The Indian Express echoed a similar sentiment, arguing that “although the more popular narrative in the country at the moment is that a new map is being drawn to eliminate corruption, it is questionable if the process would not be selective. In any case, the national accountability ordinance excludes the judiciary and military from this process. Not that it is easy to absolve Sharif from his sin of amassing unaccounted-for wealth. However, his departure is likely to be a great setback in terms of even marginal chances of peace and stability in the South Asian region. There is very little likelihood of an interim government being in full control of foreign policy or taking any peace initiative vis-à-vis its neighbours or certain other critical powers like the US. While many believe that Sharif put his eggs in the wrong basket by hoping that China would protect him since he made great achievement in pushing for the China-Pakistan Economic Corridor (CPEC), the fact is that Sharif was immaterial to developments vis-à-vis Beijing. Pakistan is now back to its traditional policy framework. The only question that remains is when will a next government get elected and if Imran Khan gets a chance to be in office.”
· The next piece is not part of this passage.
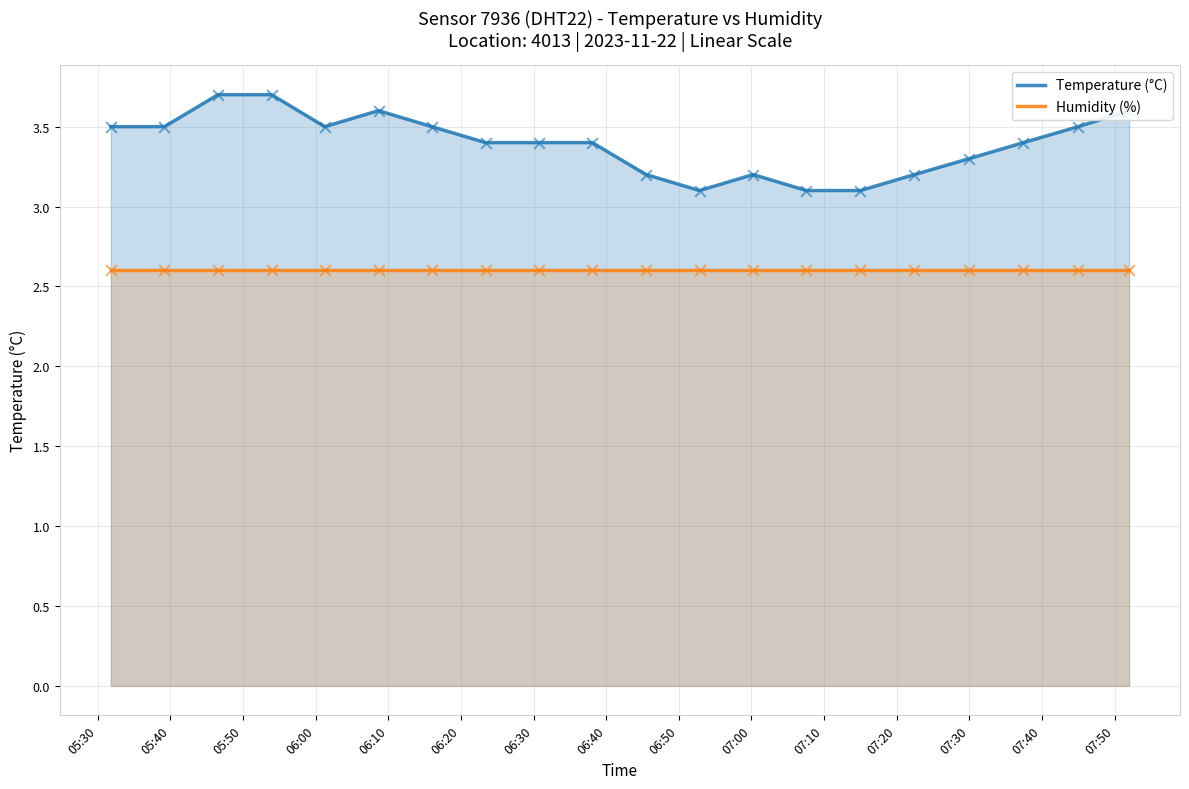

List the series in order of their peak value, lowest first.

Humidity (%), Temperature (°C)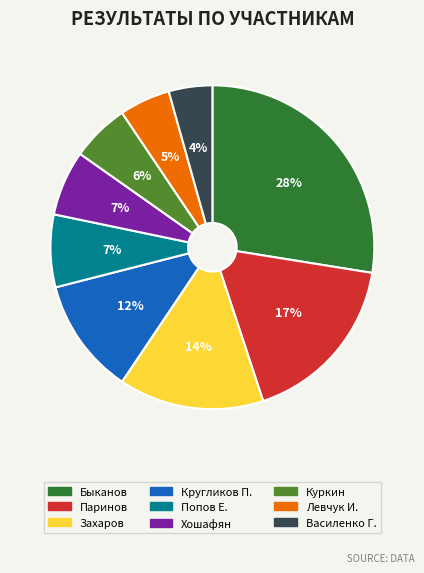

Which has a higher value, Попов Е. or Кругликов П.?

Кругликов П.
Finally, a column in Live Mint also took a negative view on the developments in Pakistan, explaining that “in Pakistan’s 70 years of existence, not one prime minister has served a full five-year term. They’ve been fired by governor-generals and army chiefs and judges. So it was always fruitless, I expect, to hope that Nawaz Sharif, elected with a massive mandate in 2013, would become the first. And so it has proved: Sharif was “disqualified” — in fact, dismissed — by Pakistan’s Supreme Court on Friday. The last elected prime minister before Sharif, Yousuf Raza Gilani, was also dismissed by the Supreme Court, in 2012. The headlines will tell you that Sharif was forced out amid accusations of corruption — and that’s true, as far as it goes. Unfortunately, it doesn’t go very far. In fact, it’s hard to escape the conclusion that Sharif was dismissed because, as with the others, a secretive military “establishment” decided to fire him. That’s bad news for Pakistan; again, a democratic mandate appears to have been shown to be of no account when compared to the wishes of the army. Nor is it good news for Pakistan’s neighbours — or the West… When Sharif was elected, you could hope that, under him, Pakistan would grow closer to India and the west, crack down on terrorism, and reform its economy. You can no longer expect any of that. Instead, it’s far more likely Pakistan will turn to China to help shore up its patronage-based economy… No, Nawaz Sharif is no saint. But his departure is very bad news for anyone who had bet on a brighter future for Pakistan.”